Sera knew the math. She'd seen every variable. And she was pressing closer, not pulling away.

The shame that had been sitting in the center of my chest for years loosened its grip. Not gone. Not fixed. But the seal that had kept it compressed and airless broke, and something warm flooded into the space it left.

The pleasure built slowly. Not the sharp urgency of the first time but something that moved through my body in long waves, starting where we were connected and radiating outward. She was trembling against me. I was trembling against her. Neither of us trying to stop it.

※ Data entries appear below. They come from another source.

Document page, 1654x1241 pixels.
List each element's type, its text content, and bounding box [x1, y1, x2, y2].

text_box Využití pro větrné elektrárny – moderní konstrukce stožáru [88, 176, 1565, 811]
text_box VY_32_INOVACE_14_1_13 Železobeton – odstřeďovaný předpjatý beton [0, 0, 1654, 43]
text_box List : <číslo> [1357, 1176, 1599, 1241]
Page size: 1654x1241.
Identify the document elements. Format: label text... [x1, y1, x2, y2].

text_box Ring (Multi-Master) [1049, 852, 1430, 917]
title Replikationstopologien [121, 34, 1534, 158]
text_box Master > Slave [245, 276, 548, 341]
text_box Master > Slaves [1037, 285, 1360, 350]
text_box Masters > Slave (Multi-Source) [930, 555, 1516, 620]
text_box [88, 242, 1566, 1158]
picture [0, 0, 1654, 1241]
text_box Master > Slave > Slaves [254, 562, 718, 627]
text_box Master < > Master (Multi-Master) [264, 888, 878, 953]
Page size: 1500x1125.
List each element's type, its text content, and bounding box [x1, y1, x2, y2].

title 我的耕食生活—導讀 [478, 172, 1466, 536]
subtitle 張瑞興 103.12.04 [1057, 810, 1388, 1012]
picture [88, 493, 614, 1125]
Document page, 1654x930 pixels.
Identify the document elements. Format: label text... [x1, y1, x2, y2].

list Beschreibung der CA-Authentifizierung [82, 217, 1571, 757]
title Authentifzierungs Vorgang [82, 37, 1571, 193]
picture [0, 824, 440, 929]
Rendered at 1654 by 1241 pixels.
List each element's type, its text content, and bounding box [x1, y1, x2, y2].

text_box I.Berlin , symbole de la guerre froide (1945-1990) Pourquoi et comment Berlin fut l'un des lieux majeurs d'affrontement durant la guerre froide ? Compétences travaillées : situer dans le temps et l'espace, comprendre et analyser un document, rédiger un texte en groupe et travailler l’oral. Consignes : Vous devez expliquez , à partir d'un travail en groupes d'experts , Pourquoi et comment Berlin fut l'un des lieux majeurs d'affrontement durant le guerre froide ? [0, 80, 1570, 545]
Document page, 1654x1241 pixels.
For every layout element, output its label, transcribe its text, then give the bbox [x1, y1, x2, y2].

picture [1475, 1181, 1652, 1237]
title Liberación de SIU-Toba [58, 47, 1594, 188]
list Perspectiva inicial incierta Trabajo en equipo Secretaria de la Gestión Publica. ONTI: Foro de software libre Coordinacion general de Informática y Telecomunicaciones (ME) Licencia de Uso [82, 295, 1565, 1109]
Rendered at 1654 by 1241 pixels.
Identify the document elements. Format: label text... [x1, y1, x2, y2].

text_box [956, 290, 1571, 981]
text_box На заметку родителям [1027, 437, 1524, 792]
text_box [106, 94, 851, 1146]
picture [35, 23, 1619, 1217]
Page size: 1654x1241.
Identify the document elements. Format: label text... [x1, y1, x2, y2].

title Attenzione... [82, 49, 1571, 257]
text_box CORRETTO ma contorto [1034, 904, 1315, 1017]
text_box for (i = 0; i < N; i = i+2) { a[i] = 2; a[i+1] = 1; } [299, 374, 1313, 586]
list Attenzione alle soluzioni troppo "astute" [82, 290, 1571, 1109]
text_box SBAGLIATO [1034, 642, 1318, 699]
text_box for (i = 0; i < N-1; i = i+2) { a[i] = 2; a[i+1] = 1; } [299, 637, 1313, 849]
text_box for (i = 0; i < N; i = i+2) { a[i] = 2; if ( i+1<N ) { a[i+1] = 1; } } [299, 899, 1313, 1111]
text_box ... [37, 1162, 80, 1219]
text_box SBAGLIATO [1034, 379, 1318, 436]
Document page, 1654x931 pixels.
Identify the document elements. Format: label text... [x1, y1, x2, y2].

Her breathing changed. I felt it against my mouth, the shift from steady to fractured, and I stayed exactly where I was, the same rhythm, the same depth, because her body was telling me this was right, and I was listening.

"Travis." My name in her throat. Not a request.

She pressed her forehead against mine and came with her eyes open, and I held her and felt every second of it move through both of us. The way her lips parted. The way her hand tightened on my neck. The way her whole body pulled tight against me and then released.

I followed her. The orgasm broke through me, and I buried my face against her neck and for the first time I let myself want something without reaching for the punishment that was supposed to follow.

It didn't follow.

There was just Sera.

I pulled back enough to see her face. She looked at me and what I saw wasn't pity or forgiveness or any of the things I'd braced for. It was recognition. One person seeing another, all the way through, all the way down, and staying.

I pressed my mouth to her forehead and closed my eyes and held her and let the silence be enough.